Mais pour être habilitée, la personne doit suivre une formation ?
S. H.
Absolument. Une formation, puis une évaluation théorique et pratique. Mais c’est ensuite l’employeur qui l’habilite sur la base de l’avis donné à l’issue de sa formation. Il existe cependant un cas particulier, celui des travaux sous tension, où la formation est réalisée par un organisme agréé.

Les travaux sur véhicules électriques constituent-ils aussi une particularité ?
S. H.
En effet, pour ce type d’intervention, on se réfère à un autre document, la norme NF C 18-550. Celle-ci concerne les interventions sur les véhicules mais aussi sur les engins. L’habilitation est requise lorsque la personne intervient sur un véhicule ou un engin qui présente une pièce nue accessible, sous tension supérieure à 60 V en courant continu.

Comment se protéger efficacement du risque électrique ?
S. H.
C’est l’objet des six affiches (2) que nous diffusons :
• évaluer les risques avant d’agir ;
• consigner ;
• vérifier l’absence de tension, avec un vérificateur d’absence de tension et non un multimètre ;
• travailler avec de bons équipements : des gants adaptés à la tension, un écran facial (pour éviter les projections ou les coups d’arc), des vêtements de travail et des chaussures adaptées ;
• enfin, ne pas intervenir sans habilitation.

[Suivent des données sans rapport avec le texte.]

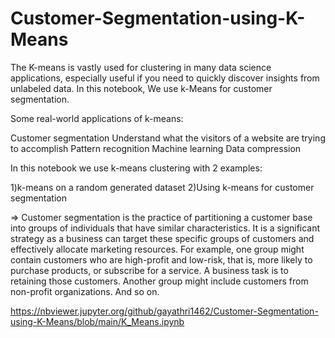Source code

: # Customer-Segmentation-using-K-Means

The K-means is vastly used for clustering in many data science applications, especially useful if you need to quickly discover insights from unlabeled data.
In this notebook, We use k-Means for customer segmentation.

Some real-world applications of k-means:

Customer segmentation
Understand what the visitors of a website are trying to accomplish
Pattern recognition
Machine learning
Data compression

In this notebook we use k-means clustering with 2 examples:

1)k-means on a random generated dataset
2)Using k-means for customer segmentation

=> Customer segmentation is the practice of partitioning a customer base into groups of individuals that have similar characteristics. It is a significant strategy as a business can target these specific groups of customers and effectively allocate marketing resources. For example, one group might contain customers who are high-profit and low-risk, that is, more likely to purchase products, or subscribe for a service. A business task is to retaining those customers. Another group might include customers from non-profit organizations. And so on.

https://nbviewer.jupyter.org/github/gayathri1462/Customer-Segmentation-using-K-Means/blob/main/K_Means.ipynb
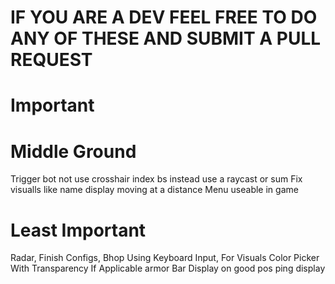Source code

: # IF YOU ARE A DEV FEEL FREE TO DO ANY OF THESE AND SUBMIT A PULL REQUEST

# Important

# Middle Ground
Trigger bot not use crosshair index bs instead use a raycast or sum
Fix visualls like name display moving at a distance
Menu useable in game

# Least Important
Radar, 
Finish Configs,
Bhop Using Keyboard Input,
For Visuals Color Picker With Transparency If Applicable
armor Bar Display on good pos
ping display
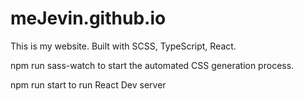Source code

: # meJevin.github.io
This is my website. Built with SCSS, TypeScript, React.

npm run sass-watch to start the automated CSS generation process.

npm run start to run React Dev server

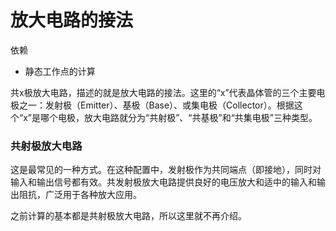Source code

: # 放大电路的接法

依赖

* 静态工作点的计算

共x极放大电路，描述的就是放大电路的接法。这里的“x”代表晶体管的三个主要电极之一：发射极（Emitter）、基极（Base）、或集电极（Collector）。根据这个“x”是哪个电极，放大电路就分为“共射极”、“共基极”和“共集电极”三种类型。

### 共射极放大电路

这是最常见的一种方式。在这种配置中，发射极作为共同端点（即接地），同时对输入和输出信号都有效。共发射极放大电路提供良好的电压放大和适中的输入和输出阻抗，广泛用于各种放大应用。

之前计算的基本都是共射极放大电路，所以这里就不再介绍。
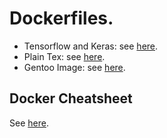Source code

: # Dockerfiles.

- Tensorflow and Keras: see [here](doc/tensorflow_keras.md).
- Plain Tex: see [here](doc/tex.md).
- Gentoo Image: see [here](doc/gentoo.md).

## Docker Cheatsheet

See [here](doc/docker_cheatsheet.md).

En complément, nous proposons des autocollants (3) destinés à être collés près des boîtiers ou des armoires électriques, l’un pour alerter sur l’habilitation, le second pour rappeler les étapes de consignation. 

(1). Voir la norme NF C 18-510.
(2). Disponibles auprès de l’INRS et des Carsat-CGSS-Cramif. Réf. AD 807, AD 808, AD 809, AD 810, AD 811 et AD 812.
(3). Également disponibles auprès de l’INRS et des Carsat-CGSS-Cramif. Réf. AK 813 et AK 814.